▶ **Text zur Analyse**
Marcel Proust wohnte viele Sommer lang im Grand Hotel von Cabourg. Literaturfans können „sein“ Zimmer buchen. Es trägt die Nummer 414.

Melancholie war Marcel Proust nicht fremd. „Angesichts des traurigen Lebens, das ich führe, erscheint mir die Zeit in Cabourg wie eine Art schöner Traum“, schrieb Frankreichs vielleicht berühmtester Schriftsteller des 20. Jahrhunderts. Von 1907 bis 1914 verbrachte er jeden Sommer in dem normannischen Küstenstädtchen. Dabei logierte er stets im Grand Hotel. In seinem Zimmer mit Blick weit über den Ärmelkanal machte er sich auf „Die Suche nach der verlorenen Zeit“. Im zweiten Band seines wichtigsten Werkes heißt das Seebad allerdings Balbec. Inspiration holte der Schriftsteller sich bei der feinen Pariser Gesellschaft, die bekleidet mit Hüten, langen Kleidern oder im Anzug am Strand die Zeit vertrödelte.

Wenn Zeit Geld ist, ist demnach derjenige reich, der viel von diesem kostbaren Gut besitzt. „Unendlich viel Zeit“ ist deshalb der Leitspruch des 1907 erbauten Grand Hotels. Anfang des 20. Jahrhunderts galt das Haus als ultramodern. Es gab elektrisches Licht und Zentralheizung. Das gefiel auch dem asthmakranken Proust, der auf Kohlenstaub empfindlich reagierte und gewöhnlich bis zum Morgengrauen schrieb.

Viele Berühmtheiten sind durch die goldfarbenen Drehportale ein- und ausgegangen, zahlreiche Filme wurden hier gedreht. Als Bruno Coquatrix, Direktor der legendären Pariser Konzerthalle Olympia, in den 70er Jahren Bürgermeister von Cabourg wurde, brachte er die Pariser Künstlerszene gleich mit. Noch immer lockt das Grand Hotel Künstler an. Vor allem Drehbuchschreiber suchen die Ruhe in dem imposanten Gebäude mit nur 70 Zimmern.

▶ **Ihre Aufgabe**
Geben Sie den Text über Marcel Proust im Grand Hotel von Cabourg vollständig und wortgetreu wieder.

▶ **Extrahierte Datensätze**
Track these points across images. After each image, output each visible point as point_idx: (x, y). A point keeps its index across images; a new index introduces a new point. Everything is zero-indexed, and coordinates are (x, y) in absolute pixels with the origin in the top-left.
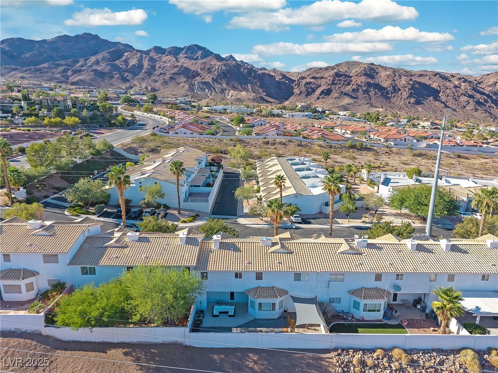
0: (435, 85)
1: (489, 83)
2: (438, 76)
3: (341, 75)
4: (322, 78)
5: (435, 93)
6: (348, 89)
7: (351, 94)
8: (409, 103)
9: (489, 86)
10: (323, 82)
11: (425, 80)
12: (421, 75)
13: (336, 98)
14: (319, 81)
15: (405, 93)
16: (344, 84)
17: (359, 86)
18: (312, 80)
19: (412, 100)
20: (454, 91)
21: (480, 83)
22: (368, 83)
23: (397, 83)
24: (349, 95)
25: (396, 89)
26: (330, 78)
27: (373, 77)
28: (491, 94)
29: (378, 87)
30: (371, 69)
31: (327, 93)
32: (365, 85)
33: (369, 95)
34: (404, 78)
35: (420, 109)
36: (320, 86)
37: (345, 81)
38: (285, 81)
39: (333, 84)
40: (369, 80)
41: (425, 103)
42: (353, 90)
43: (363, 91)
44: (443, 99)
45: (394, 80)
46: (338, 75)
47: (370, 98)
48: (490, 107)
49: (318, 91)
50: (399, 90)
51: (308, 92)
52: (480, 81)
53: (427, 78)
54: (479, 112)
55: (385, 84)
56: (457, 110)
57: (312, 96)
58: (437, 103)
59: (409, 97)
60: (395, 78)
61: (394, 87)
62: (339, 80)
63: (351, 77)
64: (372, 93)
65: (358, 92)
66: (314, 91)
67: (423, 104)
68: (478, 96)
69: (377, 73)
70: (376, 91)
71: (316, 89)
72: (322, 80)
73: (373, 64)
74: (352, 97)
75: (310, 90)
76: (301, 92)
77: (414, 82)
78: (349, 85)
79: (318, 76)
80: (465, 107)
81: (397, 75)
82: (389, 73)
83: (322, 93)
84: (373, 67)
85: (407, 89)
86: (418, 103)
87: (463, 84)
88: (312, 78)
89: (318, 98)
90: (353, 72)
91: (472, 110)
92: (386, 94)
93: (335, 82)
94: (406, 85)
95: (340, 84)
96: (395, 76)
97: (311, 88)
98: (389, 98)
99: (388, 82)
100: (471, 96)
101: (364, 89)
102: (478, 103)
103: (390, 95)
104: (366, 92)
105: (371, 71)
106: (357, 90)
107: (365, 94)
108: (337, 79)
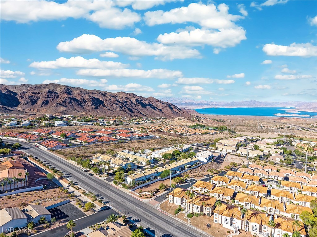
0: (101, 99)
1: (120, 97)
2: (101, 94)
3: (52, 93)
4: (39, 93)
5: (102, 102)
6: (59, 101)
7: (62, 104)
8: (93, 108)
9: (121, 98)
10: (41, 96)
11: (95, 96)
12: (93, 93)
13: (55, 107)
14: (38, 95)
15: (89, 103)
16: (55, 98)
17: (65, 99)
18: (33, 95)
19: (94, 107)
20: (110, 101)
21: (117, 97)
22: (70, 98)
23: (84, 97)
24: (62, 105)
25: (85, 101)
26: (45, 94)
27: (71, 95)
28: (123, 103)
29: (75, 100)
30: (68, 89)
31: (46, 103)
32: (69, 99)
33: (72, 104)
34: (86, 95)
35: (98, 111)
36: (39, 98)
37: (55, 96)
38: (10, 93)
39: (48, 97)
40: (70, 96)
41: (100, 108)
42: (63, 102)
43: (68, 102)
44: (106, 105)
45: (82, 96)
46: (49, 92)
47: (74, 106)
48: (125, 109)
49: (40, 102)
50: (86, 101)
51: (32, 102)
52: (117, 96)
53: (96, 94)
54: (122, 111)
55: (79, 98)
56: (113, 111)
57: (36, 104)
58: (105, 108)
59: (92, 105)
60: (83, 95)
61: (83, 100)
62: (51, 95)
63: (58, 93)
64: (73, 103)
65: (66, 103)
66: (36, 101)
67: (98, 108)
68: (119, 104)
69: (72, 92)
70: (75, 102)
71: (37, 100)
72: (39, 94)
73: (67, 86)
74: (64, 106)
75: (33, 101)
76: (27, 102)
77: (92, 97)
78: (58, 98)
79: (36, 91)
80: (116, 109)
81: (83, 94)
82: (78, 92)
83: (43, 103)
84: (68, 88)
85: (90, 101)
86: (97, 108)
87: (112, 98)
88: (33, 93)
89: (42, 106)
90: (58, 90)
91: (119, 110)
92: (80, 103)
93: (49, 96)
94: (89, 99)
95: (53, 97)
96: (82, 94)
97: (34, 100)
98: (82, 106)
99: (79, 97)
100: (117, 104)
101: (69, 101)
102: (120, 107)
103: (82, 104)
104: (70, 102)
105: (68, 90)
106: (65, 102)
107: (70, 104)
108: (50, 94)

...

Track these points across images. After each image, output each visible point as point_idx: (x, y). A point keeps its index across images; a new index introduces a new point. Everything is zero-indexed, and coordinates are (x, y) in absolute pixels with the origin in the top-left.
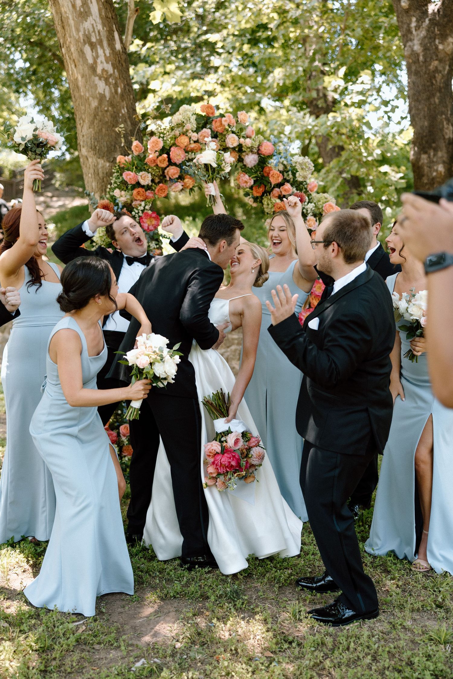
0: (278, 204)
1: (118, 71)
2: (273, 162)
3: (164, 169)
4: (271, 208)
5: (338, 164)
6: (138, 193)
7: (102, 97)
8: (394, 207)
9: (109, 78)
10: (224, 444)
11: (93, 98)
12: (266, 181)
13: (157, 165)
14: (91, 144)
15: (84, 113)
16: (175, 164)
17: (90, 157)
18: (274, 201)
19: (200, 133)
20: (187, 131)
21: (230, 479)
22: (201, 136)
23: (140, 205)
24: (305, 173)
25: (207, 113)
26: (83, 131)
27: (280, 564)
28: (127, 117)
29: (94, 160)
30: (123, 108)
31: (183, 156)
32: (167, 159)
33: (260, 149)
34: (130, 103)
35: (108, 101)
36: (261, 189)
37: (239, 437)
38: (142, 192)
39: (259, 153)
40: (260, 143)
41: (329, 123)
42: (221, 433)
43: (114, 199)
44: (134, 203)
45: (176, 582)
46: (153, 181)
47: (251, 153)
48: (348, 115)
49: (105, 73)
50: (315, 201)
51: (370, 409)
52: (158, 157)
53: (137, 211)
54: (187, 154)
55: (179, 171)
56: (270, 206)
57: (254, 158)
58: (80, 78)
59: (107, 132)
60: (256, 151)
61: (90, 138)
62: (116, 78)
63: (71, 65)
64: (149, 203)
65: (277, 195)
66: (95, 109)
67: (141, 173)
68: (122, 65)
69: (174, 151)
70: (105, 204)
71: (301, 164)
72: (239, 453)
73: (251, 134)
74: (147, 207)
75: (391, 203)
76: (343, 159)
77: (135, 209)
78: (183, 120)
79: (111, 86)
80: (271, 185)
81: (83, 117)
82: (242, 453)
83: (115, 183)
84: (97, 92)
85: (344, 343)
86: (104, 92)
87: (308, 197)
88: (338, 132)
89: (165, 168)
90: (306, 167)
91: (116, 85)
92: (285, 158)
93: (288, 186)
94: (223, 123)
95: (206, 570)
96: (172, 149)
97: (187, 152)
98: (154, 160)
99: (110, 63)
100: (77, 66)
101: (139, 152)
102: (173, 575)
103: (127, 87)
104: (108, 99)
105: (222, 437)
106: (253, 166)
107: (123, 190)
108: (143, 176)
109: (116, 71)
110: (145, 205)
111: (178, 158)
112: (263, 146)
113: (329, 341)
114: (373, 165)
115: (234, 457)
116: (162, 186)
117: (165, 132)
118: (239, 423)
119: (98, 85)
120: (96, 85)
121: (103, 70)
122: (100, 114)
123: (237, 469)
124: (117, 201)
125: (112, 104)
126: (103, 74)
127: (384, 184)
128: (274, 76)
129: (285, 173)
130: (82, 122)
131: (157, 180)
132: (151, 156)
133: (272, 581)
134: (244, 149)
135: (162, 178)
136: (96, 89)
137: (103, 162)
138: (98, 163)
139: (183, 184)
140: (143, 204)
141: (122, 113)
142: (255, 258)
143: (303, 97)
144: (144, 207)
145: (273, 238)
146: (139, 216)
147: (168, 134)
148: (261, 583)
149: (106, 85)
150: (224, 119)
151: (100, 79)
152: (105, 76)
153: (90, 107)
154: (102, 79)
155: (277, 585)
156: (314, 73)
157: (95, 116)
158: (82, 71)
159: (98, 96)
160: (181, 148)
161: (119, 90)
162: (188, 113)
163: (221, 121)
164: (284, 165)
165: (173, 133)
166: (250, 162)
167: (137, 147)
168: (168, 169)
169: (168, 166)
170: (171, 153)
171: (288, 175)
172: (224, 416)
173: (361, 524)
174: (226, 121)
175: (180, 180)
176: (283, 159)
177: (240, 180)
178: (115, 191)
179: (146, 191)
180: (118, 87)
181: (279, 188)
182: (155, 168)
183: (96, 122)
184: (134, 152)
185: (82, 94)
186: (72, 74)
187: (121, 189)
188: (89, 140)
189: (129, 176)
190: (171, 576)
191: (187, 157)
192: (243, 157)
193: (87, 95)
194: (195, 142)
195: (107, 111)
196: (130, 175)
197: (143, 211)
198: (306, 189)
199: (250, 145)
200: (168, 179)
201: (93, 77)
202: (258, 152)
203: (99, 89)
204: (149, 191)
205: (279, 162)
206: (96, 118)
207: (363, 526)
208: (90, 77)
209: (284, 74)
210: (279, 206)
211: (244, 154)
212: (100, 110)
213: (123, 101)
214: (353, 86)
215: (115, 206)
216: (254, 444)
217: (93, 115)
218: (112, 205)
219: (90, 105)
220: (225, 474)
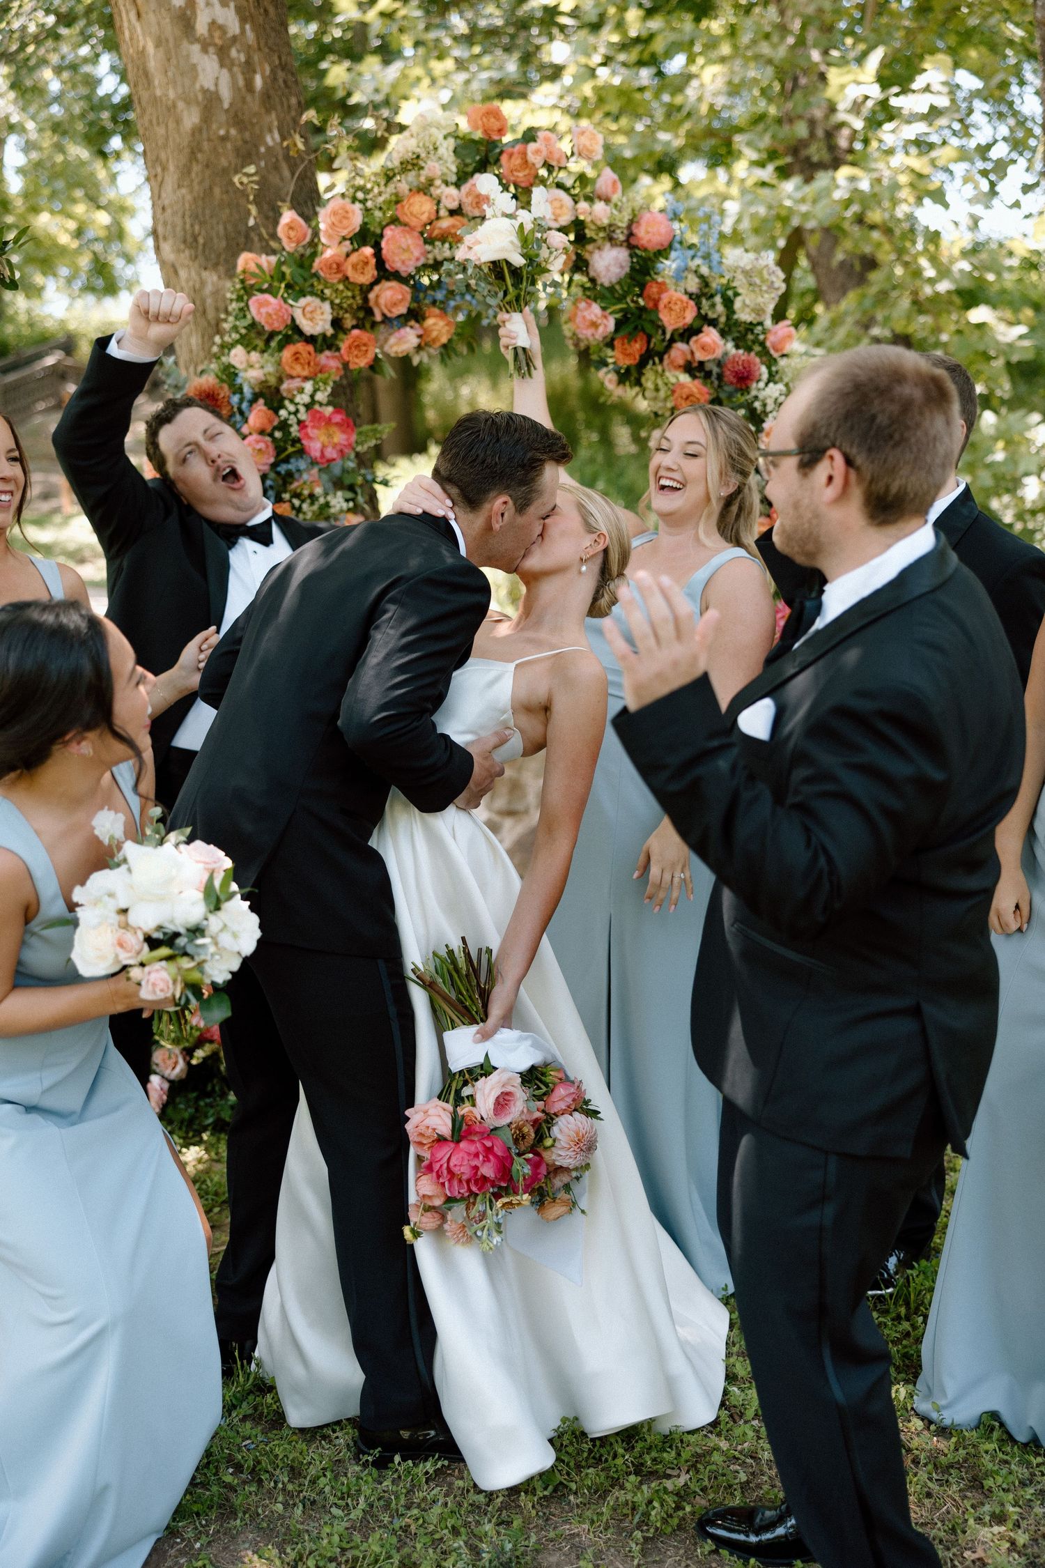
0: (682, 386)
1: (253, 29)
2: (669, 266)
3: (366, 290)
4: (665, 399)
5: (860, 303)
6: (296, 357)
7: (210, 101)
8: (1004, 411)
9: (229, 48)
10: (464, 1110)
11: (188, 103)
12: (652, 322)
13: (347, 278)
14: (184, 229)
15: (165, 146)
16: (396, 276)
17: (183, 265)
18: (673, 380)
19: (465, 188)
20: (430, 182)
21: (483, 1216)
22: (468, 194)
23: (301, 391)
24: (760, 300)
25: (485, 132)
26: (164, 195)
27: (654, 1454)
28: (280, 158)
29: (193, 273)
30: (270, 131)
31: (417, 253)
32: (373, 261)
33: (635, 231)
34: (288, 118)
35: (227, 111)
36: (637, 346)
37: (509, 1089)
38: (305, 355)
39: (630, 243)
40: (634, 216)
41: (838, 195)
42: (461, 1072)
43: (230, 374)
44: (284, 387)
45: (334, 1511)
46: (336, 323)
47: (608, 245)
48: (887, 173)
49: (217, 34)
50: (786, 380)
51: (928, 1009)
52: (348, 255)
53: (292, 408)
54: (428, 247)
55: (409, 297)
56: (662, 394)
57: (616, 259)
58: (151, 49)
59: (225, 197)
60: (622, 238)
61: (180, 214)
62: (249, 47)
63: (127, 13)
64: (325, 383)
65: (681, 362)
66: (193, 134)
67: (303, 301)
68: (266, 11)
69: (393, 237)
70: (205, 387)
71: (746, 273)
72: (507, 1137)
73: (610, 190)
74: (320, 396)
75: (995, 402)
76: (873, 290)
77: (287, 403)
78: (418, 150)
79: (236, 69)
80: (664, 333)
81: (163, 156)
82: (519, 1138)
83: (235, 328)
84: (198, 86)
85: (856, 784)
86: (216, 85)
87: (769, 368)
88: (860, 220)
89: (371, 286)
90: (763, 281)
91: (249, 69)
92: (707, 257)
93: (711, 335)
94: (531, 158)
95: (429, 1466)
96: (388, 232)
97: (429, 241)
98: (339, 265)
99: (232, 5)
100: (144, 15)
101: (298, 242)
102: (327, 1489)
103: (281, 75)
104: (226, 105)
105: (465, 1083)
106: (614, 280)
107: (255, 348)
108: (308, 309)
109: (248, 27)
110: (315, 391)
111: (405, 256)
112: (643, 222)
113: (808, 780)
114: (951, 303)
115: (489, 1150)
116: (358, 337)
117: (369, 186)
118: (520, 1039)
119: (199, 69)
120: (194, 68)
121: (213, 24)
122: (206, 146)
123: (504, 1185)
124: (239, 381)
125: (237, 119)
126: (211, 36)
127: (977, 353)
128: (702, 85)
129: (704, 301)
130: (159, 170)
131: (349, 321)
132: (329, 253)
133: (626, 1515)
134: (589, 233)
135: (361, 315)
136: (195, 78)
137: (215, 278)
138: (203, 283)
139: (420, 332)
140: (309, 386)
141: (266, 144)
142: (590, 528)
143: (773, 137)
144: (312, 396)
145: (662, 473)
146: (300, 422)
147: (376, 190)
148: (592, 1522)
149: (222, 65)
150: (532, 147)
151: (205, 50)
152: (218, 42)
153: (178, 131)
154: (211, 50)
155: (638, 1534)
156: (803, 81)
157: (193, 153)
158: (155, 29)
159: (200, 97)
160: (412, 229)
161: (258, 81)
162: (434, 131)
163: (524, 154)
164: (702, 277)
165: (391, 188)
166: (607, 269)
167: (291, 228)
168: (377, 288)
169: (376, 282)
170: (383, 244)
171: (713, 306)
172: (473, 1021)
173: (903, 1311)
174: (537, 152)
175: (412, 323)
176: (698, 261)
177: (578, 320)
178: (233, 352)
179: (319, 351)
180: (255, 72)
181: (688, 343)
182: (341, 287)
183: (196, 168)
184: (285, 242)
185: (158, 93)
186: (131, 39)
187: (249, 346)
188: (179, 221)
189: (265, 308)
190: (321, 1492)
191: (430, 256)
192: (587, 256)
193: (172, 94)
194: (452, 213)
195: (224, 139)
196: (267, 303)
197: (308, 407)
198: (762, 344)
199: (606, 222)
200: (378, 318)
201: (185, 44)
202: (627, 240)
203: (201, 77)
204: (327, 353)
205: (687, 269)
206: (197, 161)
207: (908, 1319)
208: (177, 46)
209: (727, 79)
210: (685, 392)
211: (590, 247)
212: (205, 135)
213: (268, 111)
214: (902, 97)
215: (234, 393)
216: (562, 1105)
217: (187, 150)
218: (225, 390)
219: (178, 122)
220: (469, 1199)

* * *

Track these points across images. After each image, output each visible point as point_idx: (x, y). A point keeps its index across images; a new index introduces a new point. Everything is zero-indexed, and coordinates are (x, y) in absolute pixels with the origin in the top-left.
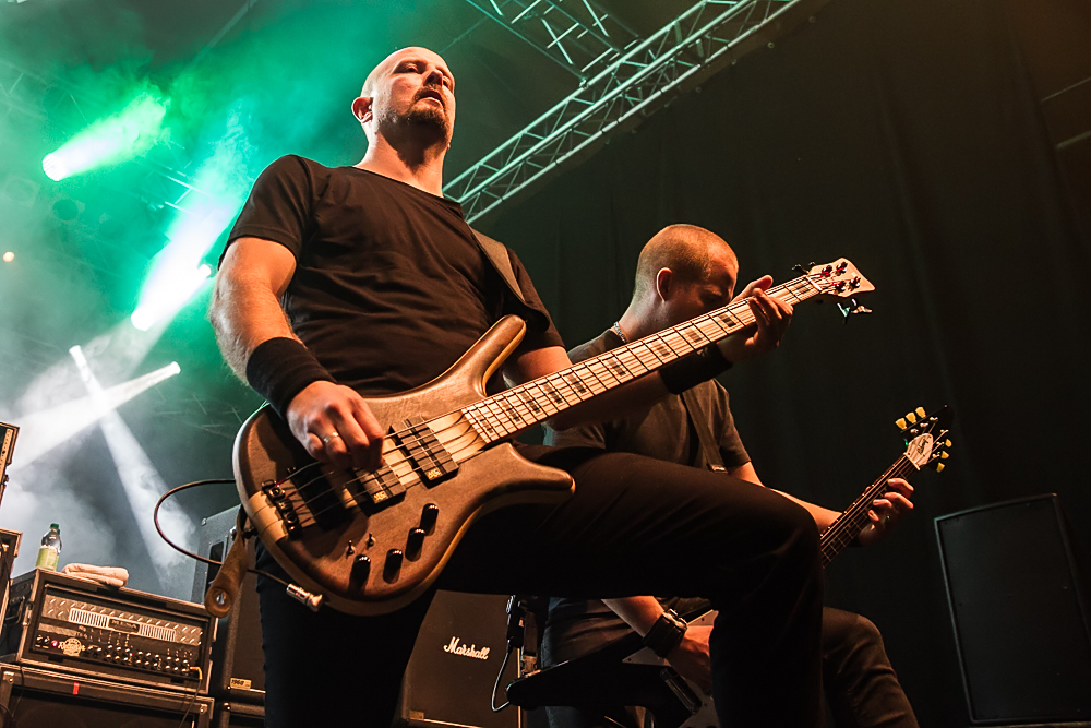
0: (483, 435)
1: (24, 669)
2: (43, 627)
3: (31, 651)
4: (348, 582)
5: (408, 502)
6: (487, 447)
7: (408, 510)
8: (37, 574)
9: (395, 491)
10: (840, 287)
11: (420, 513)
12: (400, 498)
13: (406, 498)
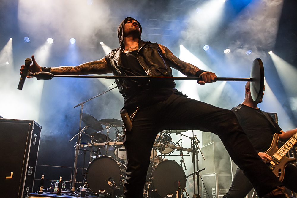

▶ **Lösung der Übung**
Marcel Proust wohnte viele Sommer lang im Grand Hotel von Cabourg. Literaturfans können „sein“ Zimmer buchen. Es trägt die Nummer 414.

Melancholie war Marcel Proust nicht fremd. „Angesichts des traurigen Lebens, das ich führe, erscheint mir die Zeit in Cabourg wie eine Art schöner Traum“, schrieb Frankreichs vielleicht berühmtester Schriftsteller des 20. Jahrhunderts. Von 1907 bis 1914 verbrachte er jeden Sommer in dem normannischen Küstenstädtchen. Dabei logierte er stets im Grand Hotel. In seinem Zimmer mit Blick weit über den Ärmelkanal machte er sich auf „Die Suche nach der verlorenen Zeit“. Im zweiten Band seines wichtigsten Werkes heißt das Seebad allerdings Balbec. Inspiration holte der Schriftsteller sich bei der feinen Pariser Gesellschaft, die bekleidet mit Hüten, langen Kleidern oder im Anzug am Strand die Zeit vertrödelte.

Wenn Zeit Geld ist, ist demnach derjenige reich, der viel von diesem kostbaren Gut besitzt. „Unendlich viel Zeit“ ist deshalb der Leitspruch des 1907 erbauten Grand Hotels. Anfang des 20. Jahrhunderts galt das Haus als ultramodern. Es gab elektrisches Licht und Zentralheizung. Das gefiel auch dem asthmakranken Proust, der auf Kohlenstaub empfindlich reagierte und gewöhnlich bis zum Morgengrauen schrieb.

Viele Berühmtheiten sind durch die goldfarbenen Drehportale ein- und ausgegangen, zahlreiche Filme wurden hier gedreht. Als Bruno Coquatrix, Direktor der legendären Pariser Konzerthalle Olympia, in den 70er Jahren Bürgermeister von Cabourg wurde, brachte er die Pariser Künstlerszene gleich mit. Noch immer lockt das Grand Hotel Künstler an. Vor allem Drehbuchschreiber suchen die Ruhe in dem imposanten Gebäude mit nur 70 Zimmern.